Berlin feiert den Día de los Muertos mit mexikanischer Lebensfreude und Traditionen
Andree TrubinBerlin feiert den Día de los Muertos mit mexikanischer Lebensfreude und Traditionen
Berlin bereitet sich auf eine farbenfrohe Feier zum Día de los Muertos vor
Berlin feiert in diesem Jahr ausgiebig den Día de los Muertos, das mexikanische Fest, das verstorbenen Angehörigen gedenkt. Die mexikanische Gemeinschaft der Stadt hat ein vielseitiges Programm organisiert – von Pop-up-Museen bis hin zu mehrtägigen Festivals mit Musik, kulinarischen Köstlichkeiten und traditionellen Zeremonien.
Den Auftakt bildet ein Pop-up-Museum von Patrón Tequila, das handgefertigte Altäre und aufwendig verzierte Totenköpfe (calaveras) präsentiert. Die Ausstellungen spiegeln die lebensfrohen Bräuche des Festes wider, das in Mexiko weniger als trauriger Anlass, sondern als fröhliche Erinnerung an die Verstorbenen begangen wird.
Im Humboldt Forum findet die Fiesta de Día de Muertos mit Ausstellungen, interaktiven Workshops und Live-Auftritten statt. Besucher können hier durch Kunst und Erzählungen die kulturelle Bedeutung des Festes entdecken.
Parallel veranstaltet der Holzmarkt ein siebentägiges Festival zum Día de los Muertos mit traditionellen Ritualen, mexikanischen Snacks und Livemusik.

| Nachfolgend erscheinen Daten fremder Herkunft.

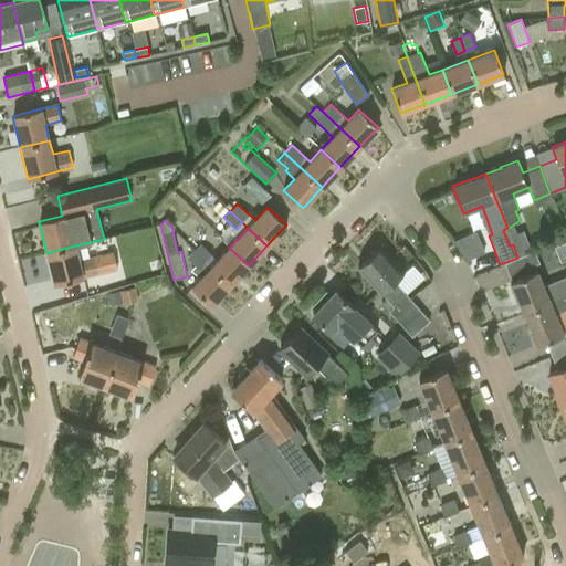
[(75,245),(46,253),(54,285),(83,278),(83,279),(117,270),(113,251),(93,257),(90,242),(75,245)]
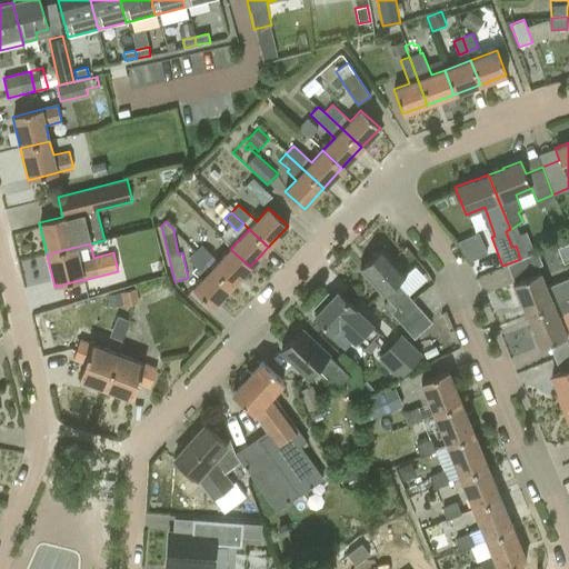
[(230,249),(219,261),(201,243),(193,251),(231,287),(250,267),(230,249)]
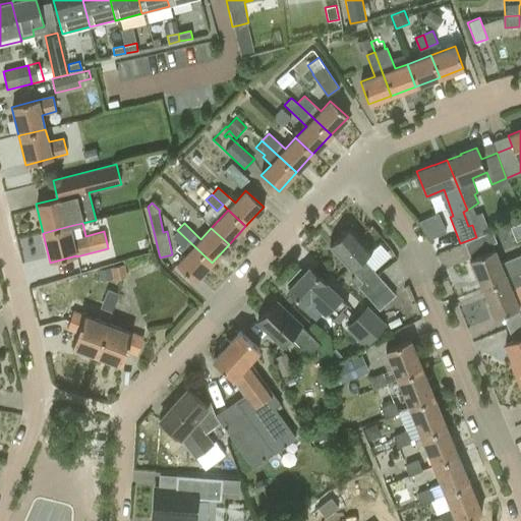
[(395,294),(362,258),(371,250),(350,227),(329,246),(350,269),(361,283),(357,286),(379,310),(395,294)]
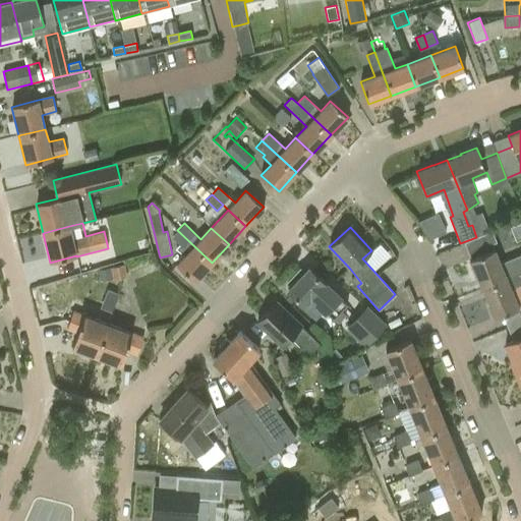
[(194,281),(212,263),(177,230),(172,236),(179,244),(175,248),(184,256),(176,265),(194,281)]
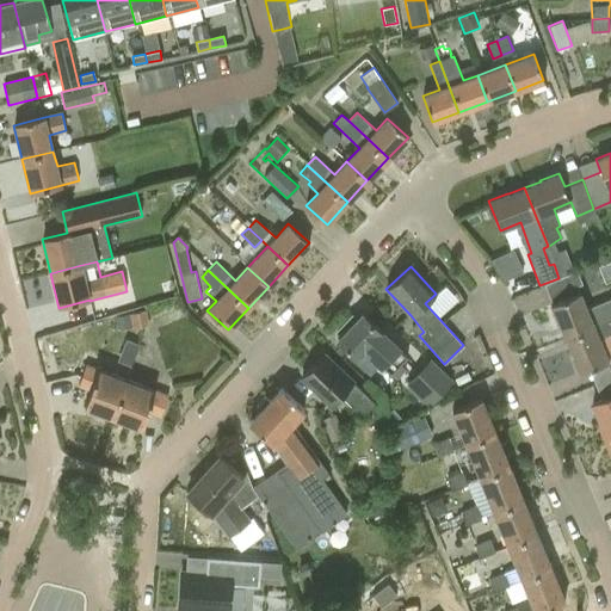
[(572,272),(559,278),(545,284),(551,298),(579,287),(572,272)]
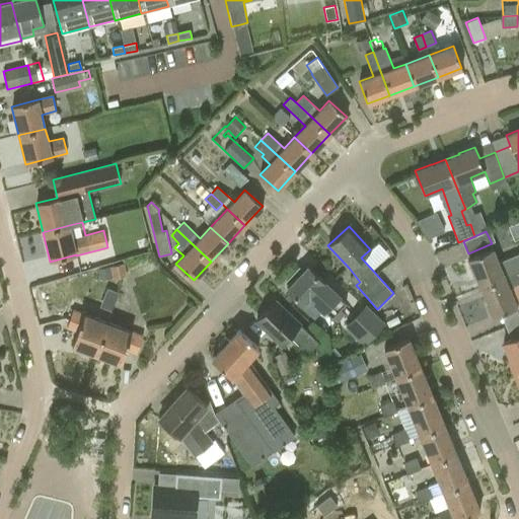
[(474,274),(480,288),(518,273),(518,252),(498,262),(492,248),(467,258),(473,274),(474,274)]
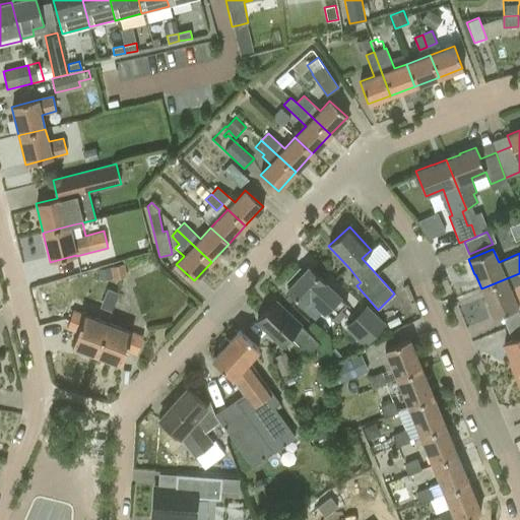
[(124,263),(110,267),(112,277),(113,279),(127,276),(124,263)]
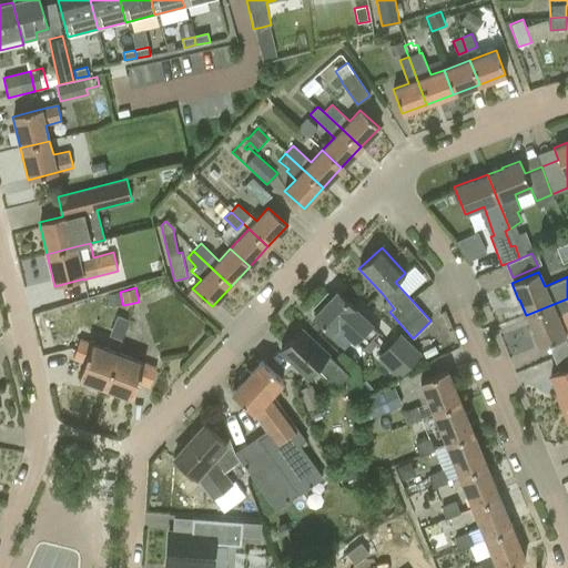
[(120,290),(107,293),(110,306),(122,303),(120,292),(120,290)]
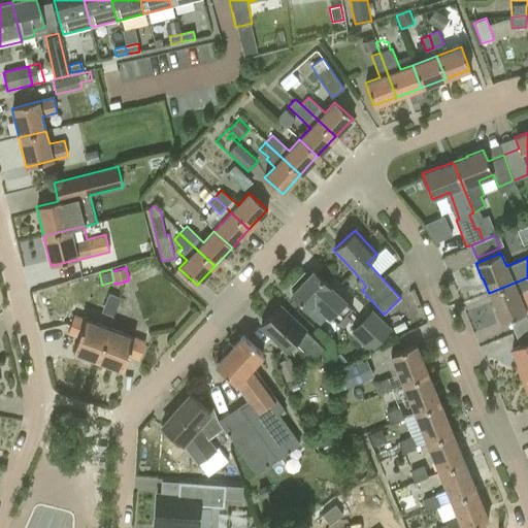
[(352,307),(329,287),(312,271),(291,294),(308,309),(314,303),(329,318),(330,317),(337,323),(352,307)]
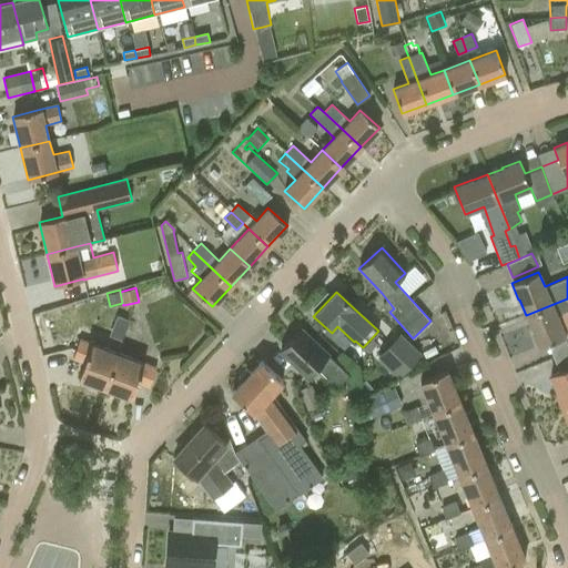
[(567,335),(566,336),(557,316),(567,311),(567,298),(526,315),(533,330),(531,330),(538,347),(565,336),(567,345),(567,335)]
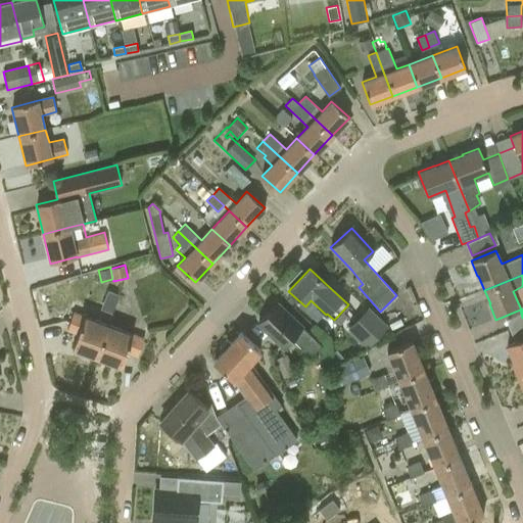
[(321,345),(301,326),(277,303),(258,324),(282,346),(290,338),(310,357),(321,345)]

Ein Höhepunkt wird das Cumbia Fest sein, bei dem die Gäste zu mitreißenden Klängen tanzen und das Fest gebührend feiern können.
Die Feierlichkeiten in ganz Berlin bringen mexikanische Traditionen in die Stadt und bieten Einheimischen wie Gästen die Gelegenheit, die vielfältigen Bräuche des Día de los Muertos kennenzulernen. Mit Ausstellungen, Aufführungen und gemeinsamen Feiern schaffen die Veranstaltungen einen Raum für Besinnung, Freude und kulturellen Austausch.